RIASSUNTO
ABSTRACT
It is well known that the acquisition of representative formation fluid samples is essential for reservoir management and development. However, because of overbalance pressure in the mud column, mud filtrate invades and contaminates the reservoir fluid during the drilling process but before the mudcake around the wellbore is properly formed. Although water-based mud (WBM) is immiscible with formation fluid, oil-based mud (OBM) is miscible with it. Samples with OBM contamination levels greater than at least 10% for oils and 3% for volatile oils and gas condensates might be considered unusable because the OBM contamination alters the formation fluid properties, preventing an accurate characterization of the reservoir fluid. Despite a large body of research, it is difficult to prevent contamination. Unfortunately, openhole sampling is usually a single opportunity event; by the time the laboratory analysis is complete, it is not possible to acquire additional samples. Consequently, it is important to be able to measure the contamination level of the reservoir fluid as accurately as possible in real time before taking the sample. In addition, by knowing the contamination level in real time, the optimal timing of sampling can easily be determined, which reduces rig time/cost and potential fishing risks. Current techniques to estimate contamination nearly ubiquitously rely on curve fitting of measured properties, such as density, fluid compositions (including gas/oil ratio [GOR] and asphaltene content), or color. These techniques, however, suffer from several shortcomings, such as tool drifting, dependence on end-member filtrate, and formation fluid properties. In all techniques, the measured properties are assumed to asymptotically approach the clean fluid properties.
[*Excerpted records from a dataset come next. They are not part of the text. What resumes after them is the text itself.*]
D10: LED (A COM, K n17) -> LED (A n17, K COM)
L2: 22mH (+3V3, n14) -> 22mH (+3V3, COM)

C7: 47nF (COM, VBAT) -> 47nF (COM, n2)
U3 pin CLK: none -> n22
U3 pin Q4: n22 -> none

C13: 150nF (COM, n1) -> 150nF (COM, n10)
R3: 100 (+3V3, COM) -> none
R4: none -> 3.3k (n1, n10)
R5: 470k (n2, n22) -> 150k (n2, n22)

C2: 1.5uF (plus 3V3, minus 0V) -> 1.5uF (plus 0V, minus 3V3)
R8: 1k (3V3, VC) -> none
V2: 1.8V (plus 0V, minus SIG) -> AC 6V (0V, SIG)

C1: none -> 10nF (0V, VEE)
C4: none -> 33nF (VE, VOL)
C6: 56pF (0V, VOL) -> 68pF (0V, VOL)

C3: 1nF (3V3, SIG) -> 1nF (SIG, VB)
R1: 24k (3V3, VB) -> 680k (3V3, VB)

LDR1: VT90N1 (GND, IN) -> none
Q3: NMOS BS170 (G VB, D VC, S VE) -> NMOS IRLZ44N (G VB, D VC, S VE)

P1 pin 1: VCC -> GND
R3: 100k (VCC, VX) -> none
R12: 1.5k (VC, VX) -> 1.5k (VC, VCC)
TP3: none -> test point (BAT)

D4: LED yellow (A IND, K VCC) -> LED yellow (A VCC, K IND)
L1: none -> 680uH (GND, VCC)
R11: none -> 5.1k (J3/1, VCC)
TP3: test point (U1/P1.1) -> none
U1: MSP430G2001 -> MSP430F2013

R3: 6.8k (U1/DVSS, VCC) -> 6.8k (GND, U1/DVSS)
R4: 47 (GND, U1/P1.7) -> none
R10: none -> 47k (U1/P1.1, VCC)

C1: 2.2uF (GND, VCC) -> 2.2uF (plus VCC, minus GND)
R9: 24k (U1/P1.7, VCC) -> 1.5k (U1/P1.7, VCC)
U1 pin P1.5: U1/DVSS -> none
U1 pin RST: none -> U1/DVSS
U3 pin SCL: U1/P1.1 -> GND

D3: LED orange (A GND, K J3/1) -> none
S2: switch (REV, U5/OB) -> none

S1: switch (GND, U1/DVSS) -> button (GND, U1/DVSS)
This paper proposes a method to estimate the drilling fluid contamination levels and characterize reservoir fluid in real time using the formation tester tool measurements of the fluid. Although the equation-of-state (EOS) method has been previously proposed, in this approach, a combination of a multi-point EOS, distribution function of formation fluid, inherent geochemistry principles, and empirical correlations are used. This EOS method has been validated with laboratory and field data.
The algorithm developed uses an inverse method to compute reservoir fluid contamination. It takes as inputs the downhole fluid composition, including C1, C2, C3, C4-C5, and C6+ saturate, aromatic, resin, and asphaltene fractions, and fluid properties, such as GOR, density, bubble-point pressure, compressibility, and mud filtrate composition. Using an iterative process, an optimum combination of formation and filtrate fluids whose properties best match the fluid properties supplied to the algorithm is determined.